Research Engineer – Reinforcement Learning (RL) Systems & Infrastructure (Seed Infra)

ByteDance
圣何塞2026-02-25研发

About the job

The Seed Infrastructures team oversees the distributed training, reinforcement learning framework, high-performance inference, and heterogeneous hardware compilation technologies for AI foundation models.

Responsibilities

- Design and build end-to-end reinforcement learning (RL) systems for large-scale models, covering rollout, training, evaluation, and deployment pipelines.

- Develop scalable and fault-tolerant RL infrastructure that operates efficiently under dynamic workloads and heterogeneous compute environments.

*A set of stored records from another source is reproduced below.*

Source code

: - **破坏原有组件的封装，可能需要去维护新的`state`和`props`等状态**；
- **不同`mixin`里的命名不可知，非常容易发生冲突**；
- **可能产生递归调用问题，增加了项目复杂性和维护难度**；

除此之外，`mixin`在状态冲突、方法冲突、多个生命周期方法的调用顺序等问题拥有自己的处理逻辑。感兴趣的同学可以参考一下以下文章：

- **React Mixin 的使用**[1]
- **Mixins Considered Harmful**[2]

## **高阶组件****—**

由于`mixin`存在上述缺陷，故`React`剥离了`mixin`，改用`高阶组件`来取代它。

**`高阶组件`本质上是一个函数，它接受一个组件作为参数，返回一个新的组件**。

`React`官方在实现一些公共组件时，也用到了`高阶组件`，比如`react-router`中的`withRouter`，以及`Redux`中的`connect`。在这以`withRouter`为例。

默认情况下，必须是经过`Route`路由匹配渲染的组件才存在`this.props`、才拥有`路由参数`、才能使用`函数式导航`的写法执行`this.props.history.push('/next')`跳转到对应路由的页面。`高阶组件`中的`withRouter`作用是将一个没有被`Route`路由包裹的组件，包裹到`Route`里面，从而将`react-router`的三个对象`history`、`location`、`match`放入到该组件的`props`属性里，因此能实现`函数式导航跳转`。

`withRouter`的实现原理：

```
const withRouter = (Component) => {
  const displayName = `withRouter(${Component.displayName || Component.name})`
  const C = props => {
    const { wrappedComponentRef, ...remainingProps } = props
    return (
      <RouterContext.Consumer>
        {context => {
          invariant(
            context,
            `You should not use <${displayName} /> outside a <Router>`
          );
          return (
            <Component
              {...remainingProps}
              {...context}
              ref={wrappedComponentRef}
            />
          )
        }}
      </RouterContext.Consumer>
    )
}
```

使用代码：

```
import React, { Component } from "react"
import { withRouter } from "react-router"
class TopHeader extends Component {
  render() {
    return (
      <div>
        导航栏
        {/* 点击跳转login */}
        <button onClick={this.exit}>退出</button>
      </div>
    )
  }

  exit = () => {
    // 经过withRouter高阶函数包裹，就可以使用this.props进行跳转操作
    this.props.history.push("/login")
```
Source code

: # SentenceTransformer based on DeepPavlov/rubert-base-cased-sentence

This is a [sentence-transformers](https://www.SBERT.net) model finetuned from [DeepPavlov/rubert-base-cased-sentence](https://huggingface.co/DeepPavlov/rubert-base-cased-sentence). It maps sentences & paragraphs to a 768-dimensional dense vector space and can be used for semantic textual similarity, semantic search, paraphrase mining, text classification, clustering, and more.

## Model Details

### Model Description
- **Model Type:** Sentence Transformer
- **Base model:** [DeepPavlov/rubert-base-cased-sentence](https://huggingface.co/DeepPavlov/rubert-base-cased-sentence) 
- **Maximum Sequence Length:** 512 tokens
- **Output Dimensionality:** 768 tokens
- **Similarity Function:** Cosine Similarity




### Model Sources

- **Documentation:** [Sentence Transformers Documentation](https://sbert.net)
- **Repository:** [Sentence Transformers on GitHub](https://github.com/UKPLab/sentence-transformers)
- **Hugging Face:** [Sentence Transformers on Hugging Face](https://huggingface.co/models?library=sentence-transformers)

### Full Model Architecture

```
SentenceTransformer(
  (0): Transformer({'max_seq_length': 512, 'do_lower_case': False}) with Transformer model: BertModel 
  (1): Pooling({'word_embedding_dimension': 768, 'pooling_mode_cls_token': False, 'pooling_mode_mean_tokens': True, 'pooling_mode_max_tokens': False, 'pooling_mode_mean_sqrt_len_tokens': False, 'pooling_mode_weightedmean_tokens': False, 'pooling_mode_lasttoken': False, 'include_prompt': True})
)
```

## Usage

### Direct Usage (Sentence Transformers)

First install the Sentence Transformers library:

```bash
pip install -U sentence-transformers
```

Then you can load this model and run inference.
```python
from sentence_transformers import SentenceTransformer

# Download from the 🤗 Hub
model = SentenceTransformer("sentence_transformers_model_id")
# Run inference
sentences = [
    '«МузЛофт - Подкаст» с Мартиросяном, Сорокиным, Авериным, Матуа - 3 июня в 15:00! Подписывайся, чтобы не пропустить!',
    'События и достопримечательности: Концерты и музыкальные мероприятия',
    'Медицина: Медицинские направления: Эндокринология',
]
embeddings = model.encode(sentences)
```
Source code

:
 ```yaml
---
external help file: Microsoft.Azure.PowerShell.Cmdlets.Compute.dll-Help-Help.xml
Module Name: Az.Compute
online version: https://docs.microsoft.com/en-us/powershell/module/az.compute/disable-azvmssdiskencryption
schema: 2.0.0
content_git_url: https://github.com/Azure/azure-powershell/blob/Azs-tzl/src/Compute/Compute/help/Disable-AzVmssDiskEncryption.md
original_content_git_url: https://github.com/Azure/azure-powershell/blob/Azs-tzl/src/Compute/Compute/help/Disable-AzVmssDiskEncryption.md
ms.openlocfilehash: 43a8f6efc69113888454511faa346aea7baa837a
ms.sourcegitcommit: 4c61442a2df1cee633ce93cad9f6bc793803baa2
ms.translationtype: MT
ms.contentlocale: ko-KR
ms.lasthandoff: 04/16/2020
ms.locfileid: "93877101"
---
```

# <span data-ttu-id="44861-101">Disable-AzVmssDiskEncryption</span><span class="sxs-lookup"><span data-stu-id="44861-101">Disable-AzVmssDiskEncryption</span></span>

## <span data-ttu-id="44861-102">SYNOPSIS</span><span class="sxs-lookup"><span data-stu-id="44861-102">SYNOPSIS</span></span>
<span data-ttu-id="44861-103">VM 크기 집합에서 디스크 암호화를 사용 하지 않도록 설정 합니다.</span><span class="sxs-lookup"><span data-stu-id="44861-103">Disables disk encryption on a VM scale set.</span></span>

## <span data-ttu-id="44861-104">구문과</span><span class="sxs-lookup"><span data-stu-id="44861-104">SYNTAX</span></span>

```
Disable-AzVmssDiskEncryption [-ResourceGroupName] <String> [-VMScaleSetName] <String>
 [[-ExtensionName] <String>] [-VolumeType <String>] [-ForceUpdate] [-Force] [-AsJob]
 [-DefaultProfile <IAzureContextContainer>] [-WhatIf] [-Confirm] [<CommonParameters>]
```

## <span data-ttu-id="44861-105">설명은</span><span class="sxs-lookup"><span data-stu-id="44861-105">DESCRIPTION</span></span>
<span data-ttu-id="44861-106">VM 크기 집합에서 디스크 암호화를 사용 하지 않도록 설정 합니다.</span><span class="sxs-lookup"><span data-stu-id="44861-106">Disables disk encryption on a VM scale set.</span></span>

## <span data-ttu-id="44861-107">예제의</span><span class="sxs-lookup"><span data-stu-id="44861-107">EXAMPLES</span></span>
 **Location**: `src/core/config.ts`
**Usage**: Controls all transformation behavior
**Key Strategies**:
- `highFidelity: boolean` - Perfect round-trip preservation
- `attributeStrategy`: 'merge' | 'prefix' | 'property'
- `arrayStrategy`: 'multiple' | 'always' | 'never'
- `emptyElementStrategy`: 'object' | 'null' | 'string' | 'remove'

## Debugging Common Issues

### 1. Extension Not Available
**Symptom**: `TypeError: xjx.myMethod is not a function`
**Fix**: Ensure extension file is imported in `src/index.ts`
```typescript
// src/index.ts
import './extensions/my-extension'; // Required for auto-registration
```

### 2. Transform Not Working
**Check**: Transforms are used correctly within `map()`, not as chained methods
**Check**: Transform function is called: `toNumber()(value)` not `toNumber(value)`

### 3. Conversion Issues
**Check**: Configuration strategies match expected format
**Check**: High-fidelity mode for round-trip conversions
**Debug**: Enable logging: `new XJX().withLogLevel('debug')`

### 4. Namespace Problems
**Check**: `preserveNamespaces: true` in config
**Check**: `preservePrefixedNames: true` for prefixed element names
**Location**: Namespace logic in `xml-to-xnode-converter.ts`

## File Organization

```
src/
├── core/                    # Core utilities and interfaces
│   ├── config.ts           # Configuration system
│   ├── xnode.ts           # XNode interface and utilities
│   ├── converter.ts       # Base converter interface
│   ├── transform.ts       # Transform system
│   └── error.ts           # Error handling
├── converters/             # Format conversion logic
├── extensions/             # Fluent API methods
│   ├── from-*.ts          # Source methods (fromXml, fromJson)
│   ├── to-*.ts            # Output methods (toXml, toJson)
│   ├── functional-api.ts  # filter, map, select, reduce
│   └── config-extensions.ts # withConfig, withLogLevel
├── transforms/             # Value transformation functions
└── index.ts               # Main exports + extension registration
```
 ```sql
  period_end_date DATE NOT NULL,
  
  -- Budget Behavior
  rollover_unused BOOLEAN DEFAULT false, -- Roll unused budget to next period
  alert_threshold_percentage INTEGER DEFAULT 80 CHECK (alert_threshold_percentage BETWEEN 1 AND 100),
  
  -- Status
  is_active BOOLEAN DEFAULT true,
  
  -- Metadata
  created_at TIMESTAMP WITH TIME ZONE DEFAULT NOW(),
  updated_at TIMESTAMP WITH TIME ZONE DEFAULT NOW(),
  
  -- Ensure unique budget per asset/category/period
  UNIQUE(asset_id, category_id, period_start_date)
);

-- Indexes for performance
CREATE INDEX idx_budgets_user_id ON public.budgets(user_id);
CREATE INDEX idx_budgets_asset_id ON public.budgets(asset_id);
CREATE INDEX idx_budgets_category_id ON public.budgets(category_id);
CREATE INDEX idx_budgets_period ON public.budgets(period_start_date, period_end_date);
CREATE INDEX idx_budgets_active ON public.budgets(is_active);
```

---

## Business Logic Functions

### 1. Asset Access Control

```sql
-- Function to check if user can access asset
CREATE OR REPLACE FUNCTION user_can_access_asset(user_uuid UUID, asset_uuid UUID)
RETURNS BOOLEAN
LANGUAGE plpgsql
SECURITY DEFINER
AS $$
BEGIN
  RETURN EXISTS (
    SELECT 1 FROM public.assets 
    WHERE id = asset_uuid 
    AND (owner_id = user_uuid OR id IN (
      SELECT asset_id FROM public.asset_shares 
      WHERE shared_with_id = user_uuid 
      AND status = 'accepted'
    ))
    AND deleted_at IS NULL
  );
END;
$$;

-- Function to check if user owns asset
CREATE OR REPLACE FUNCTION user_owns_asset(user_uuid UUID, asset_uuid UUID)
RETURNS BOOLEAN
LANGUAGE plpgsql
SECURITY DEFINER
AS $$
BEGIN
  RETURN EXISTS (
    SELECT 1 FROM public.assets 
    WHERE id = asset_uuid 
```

- Optimize distributed training performance across GPU clusters, improving throughput, resource utilization, and system stability.

- Collaborate with cross-team researchers on targeted system–algorithm co-design to translate research ideas into robust, production-grade implementations.

- Build tooling, monitoring, and debugging frameworks to ensure reliability and observability of large-scale RL training systems.

Qualifications

Minimum

- Strong background in distributed systems, large-scale ML systems, or deep learning infrastructure

- Experience building or optimizing large-scale training systems (e.g., RL, LLM, multimodal models)

- Solid engineering skills in Python/C++ and familiarity with modern ML stacks (PyTorch, distributed training frameworks, etc.)

- Experience with GPU optimization, parallelism strategies, and system-level performance tuning

- Understanding of reinforcement learning workflows (rollout, policy update, evaluation loops)

Preferred

- Experience with large-scale agent systems

- Familiarity with system design under heterogeneous or dynamic workloads

- Exposure to RL + LLM training or post-training pipelines